UK National Lottery operator Camelot has begun working with data analytics specialist Featurespace to enhance its existing processes for identifying and protecting online players from developing problem gambling habits.

The two companies have been collaborating on in-depth research and analysis over the past two years to better understand online player behaviour patterns using historic datasets, and will now begin a six-month live trial of these analytics.

They aim to offer National Lottery customers a higher level of protection by recognising patterns of potentially harmful play, and delivering targeted responsible gambling messaging to those considered at-risk.

Camelot claims to be the first lottery operator to use Featurespace’s predictive analytics solution to support its online players.

Camelot says that it is already internationally recognised for its player protection controls, with the lottery ranked 51st in terms of per capita spend worldwide, despite being the sixth-largest in terms of sales.

The operator is looking to maximise returns to National Lottery causes by selling tickets in a socially responsible way, with its success in raising more than £34m a week for such projects underpinned by a strategy of encouraging people to gamble a little while keeping their behaviour manageable and fun.

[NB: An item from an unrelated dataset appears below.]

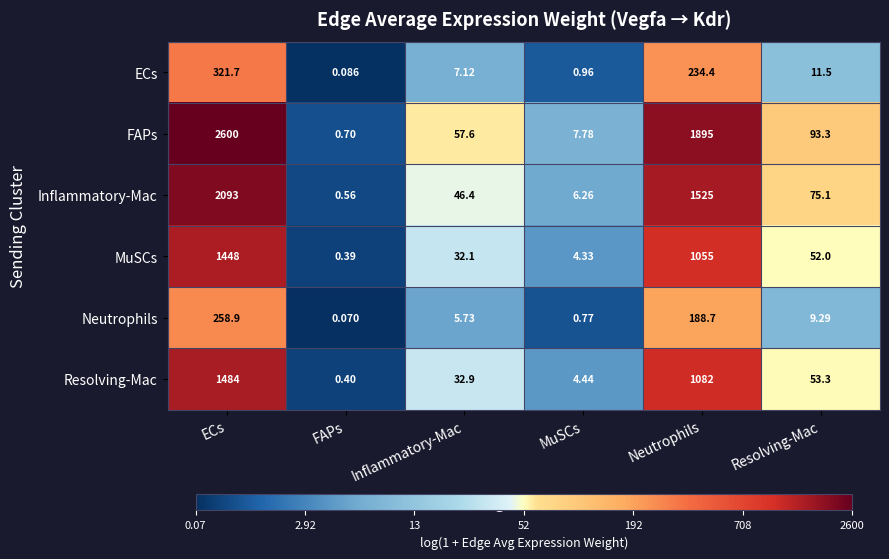

At which label does Neutrophils reach its minimum?

FAPs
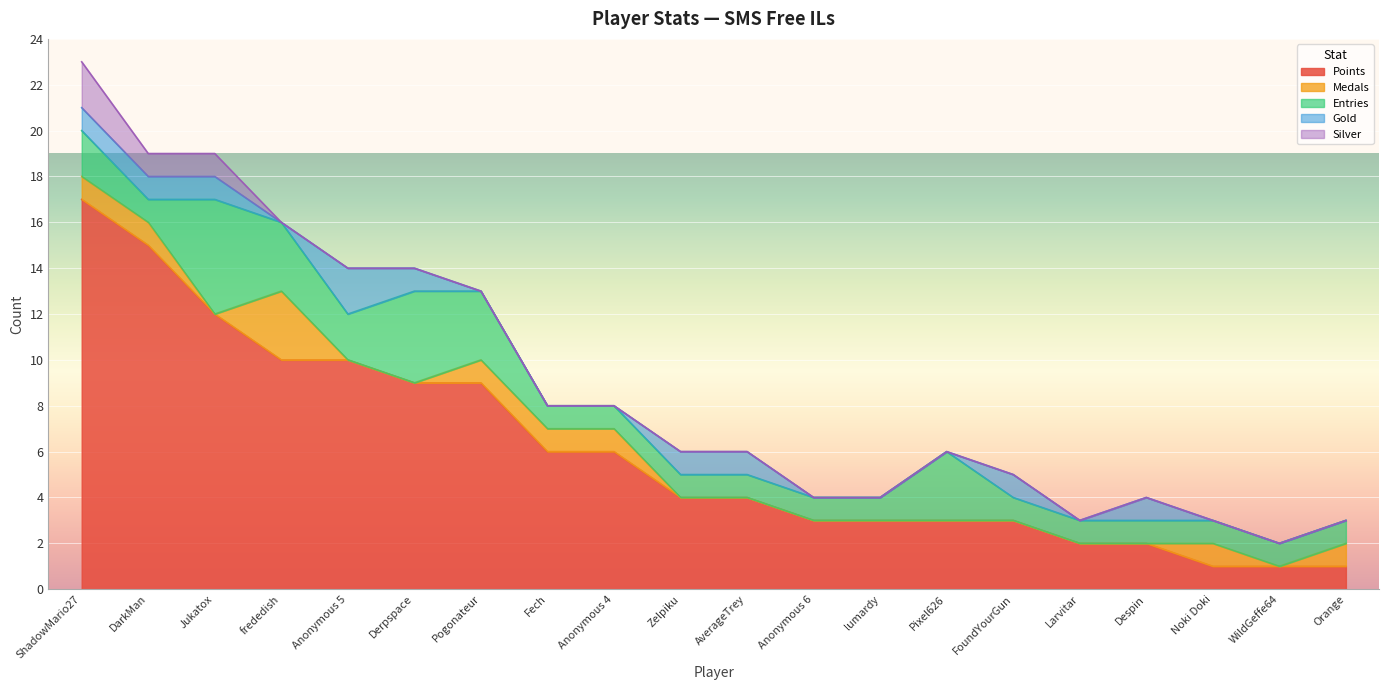

Where is Medals nearest to the value 1?

ShadowMario27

“Although instances of harmful play on The National Lottery are extremely rare, we are wholeheartedly committed to continuously improving the help and protection we offer our players,” Camelot head of corporate responsibility Alison Gardner said.

“We want to continue to ensure that they have fun, while helping them to stay in control of their playing habits,” she explained. “We’re very proud to be delivering this innovative project with Featurespace.”

Featurespace co-founder David Excell said he admired Camelot’s commitment to remaining at the forefront of player protection.

“We are also proud to announce our pioneering work conducted over the past two years which shows that technology exists to personalise decisions at an individual level," he said.